Already, there are moves to develop a national CVD and stroke surveillance platform that leverages existing systems including general practices’ electronic medical records, local population health management systems and the federally-funded Primary Health Insights database.
However, implementation research is needed to guide data standardisation, harmonisation and linkage for this platform, Professor Kim Greaves, cardiologist and clinician scientist at Sunshine Coast University told briefing attendees.
Current systems are siloed, lack standardised data input and output, and often use “different and ambiguous terminologies” to “describe the same conditions”, he said.
“There’s also incorrect definitions for CVD, misinterpretation of national guidelines; there’s even incorrect CVD risk calculator algorithms — so, some of the larger providers actually have the wrong calculator in their systems and patients are being compromised as a result,” he added.
Additionally, there are data sharing and governance concerns to overcome.
Once the database is in place, however, clinicians and researchers will be able to monitor national CVD and stroke burden over time and potentially develop an Australian-specific risk calculator, Professor Greaves said.
Wishlist and next steps
With the surveillance database came requests for:
- Heart health checks to join routine care in general practice — ideally supported by increased Heart Health Check Toolkit uptake, Medicare rebate-use optimisation and other incentives.

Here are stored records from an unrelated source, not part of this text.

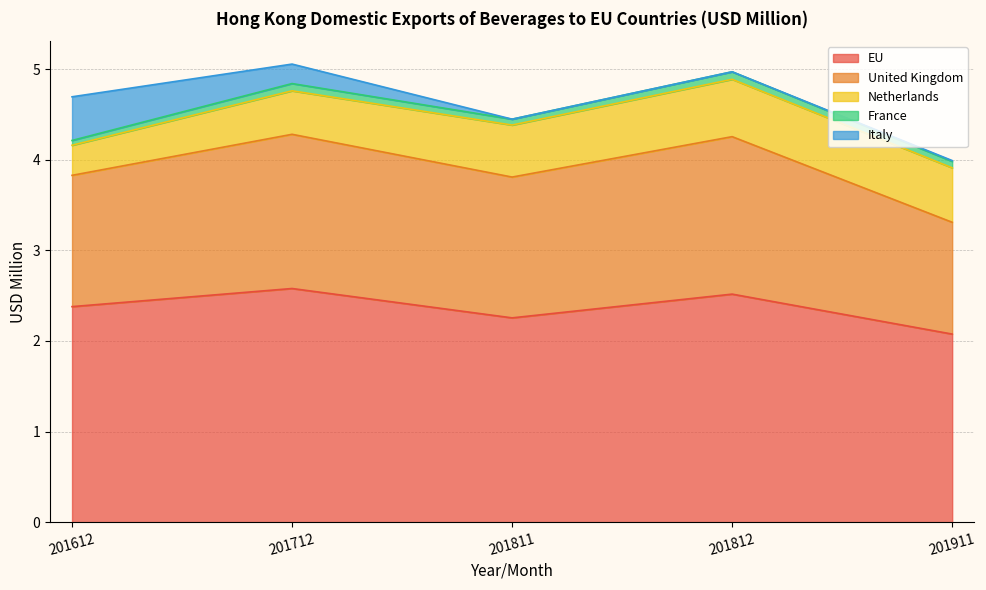

True or false: United Kingdom and Netherlands intersect in this chart.

False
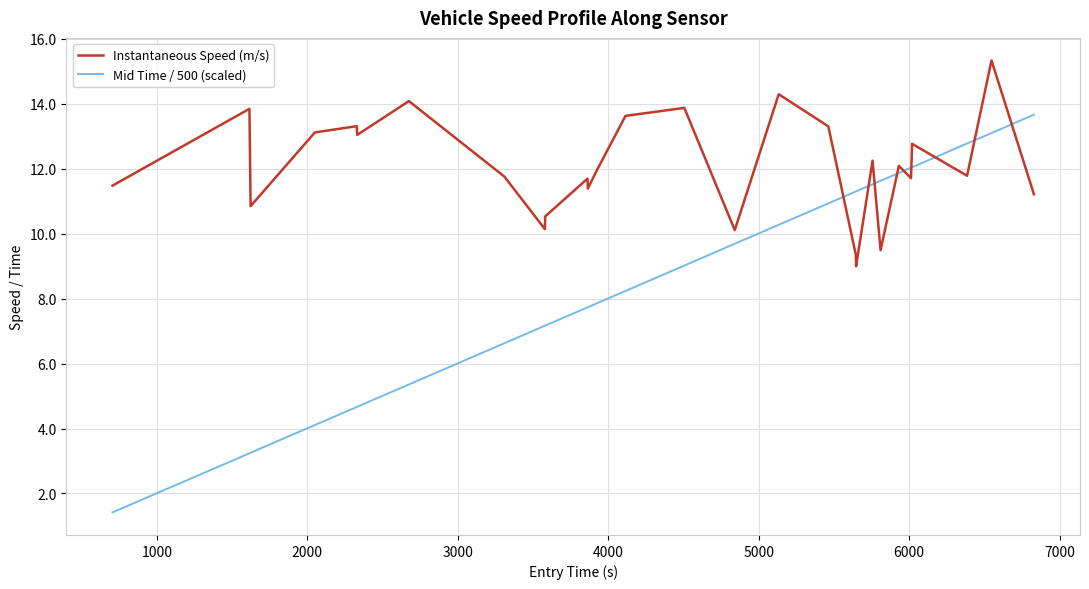

Rank the series by their maximum value, from highest to lowest.

Instantaneous Speed (m/s), Mid Time / 500 (scaled)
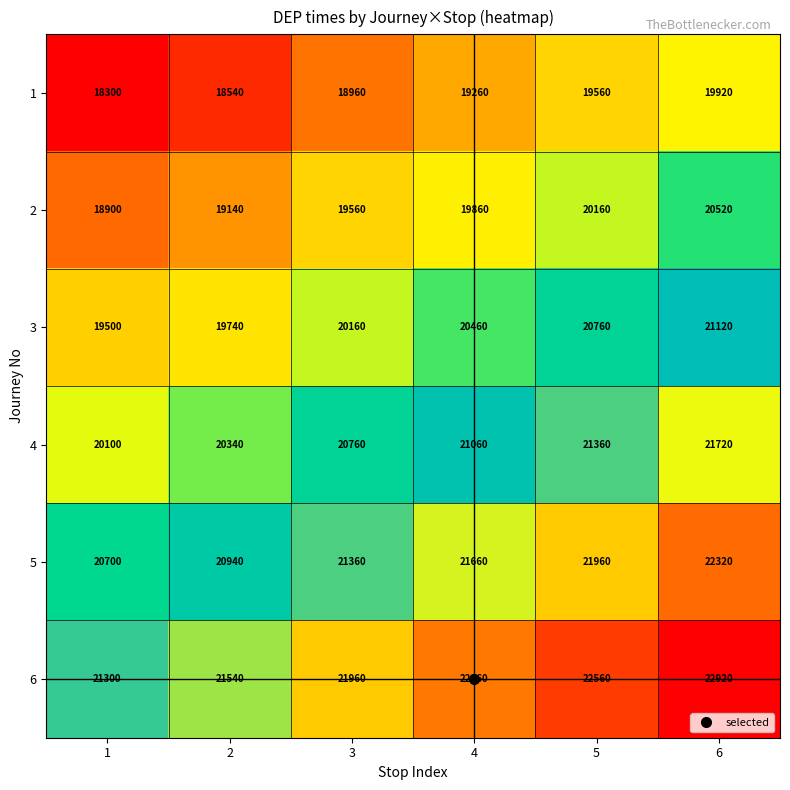

Is the value of 2 at 4 greater than the value of 5 at 1?

No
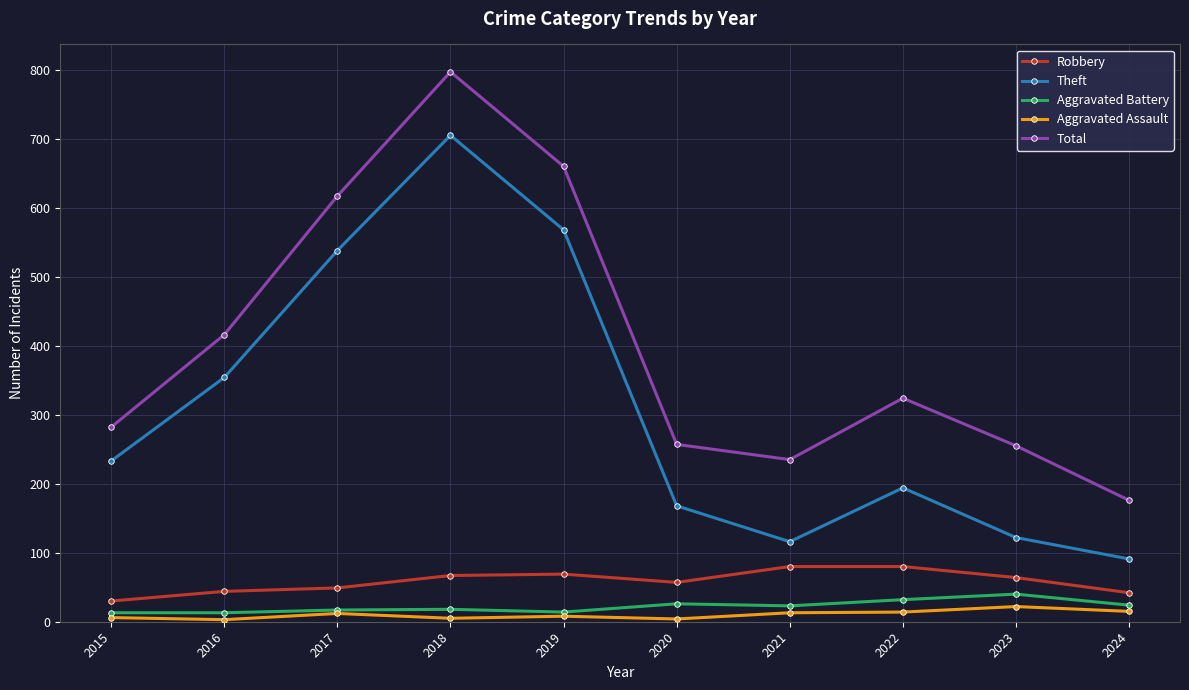

What is the difference between the highest and lowest values at 2022?

310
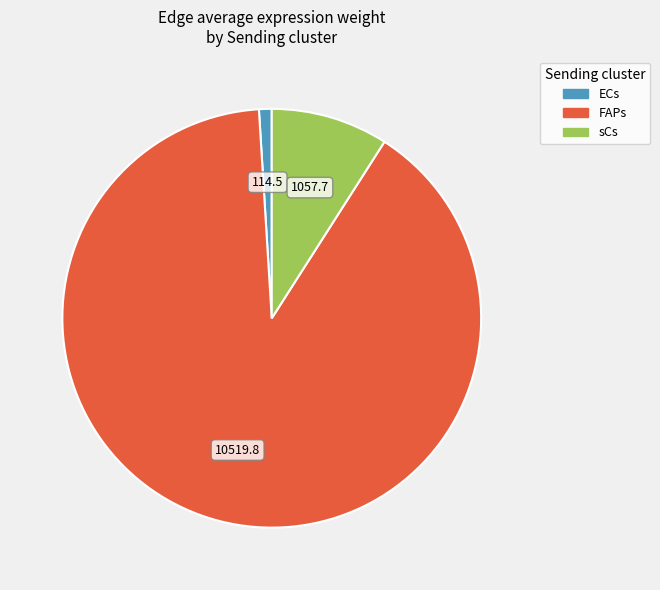

Combined, do ECs and sCs account for over 50%?

No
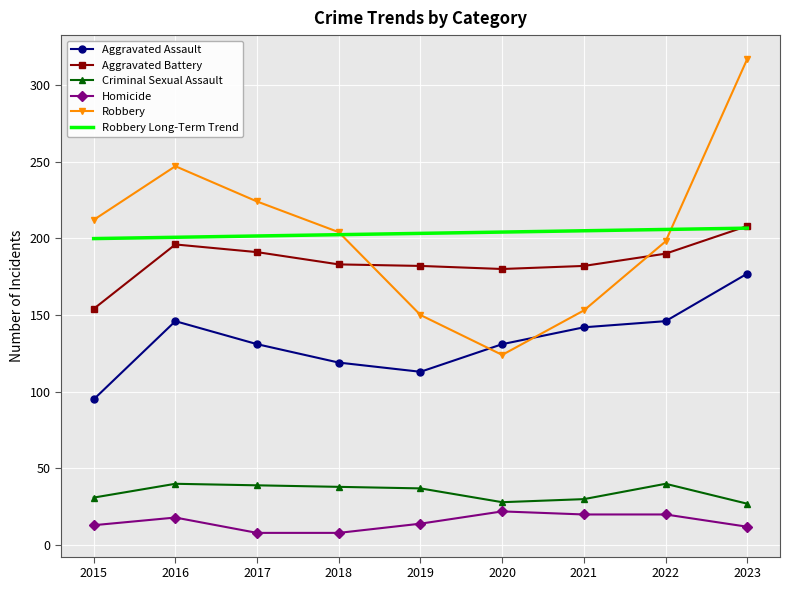

What is the sum of the Criminal Sexual Assault values at 2017 and 2019?

76.0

- New or, in the case of “Make the invisible, visible”, renewed, education and awareness campaigns around cardiovascular risk, atrial fibrillation, stroke and blood pressure control.
- A population-wide atrial fibrillation screening program.
- Support for healthcare professionals to adhere to blood pressure guidelines through quality improvement programs such as PIPQI.
- Clinical and patient education on best-practice ambulatory and at-home blood pressure monitoring.
Such measures would hopefully drive ideals where all Australians know and understand their absolute CV risk, blood pressure control rates double to 70% and all Australians with AF are identified, the report said.
Regarding acute care and treatment, participants asked that:
- Gender gaps close in acute care — with the help of gender-specific information in existing treatment guidelines, improved awareness against unconscious bias, and flagged gender disparities in the national surveillance platform.
- Clinicians better adhere to best-practice guidelines and explore living guidelines as a model for maintaining currency and increasing uptake.
- “All Australians in all postcodes have access to acute stroke care” via a coordinated national rollout of mobile stroke units.
Finally, there were calls for increased rehabilitation program access and uptake through more extensive telehealth use and tailored interventions based on gender, cultural appropriateness and patient feedback.
Once fine-tuned, the report will highlight data gaps for implementation research; identify capacity and capability gaps, which may be addressed through new or existing programs, refine policy changes necessary to accelerate implementation and provide an advocacy agenda to support this work, the roundtable concluded.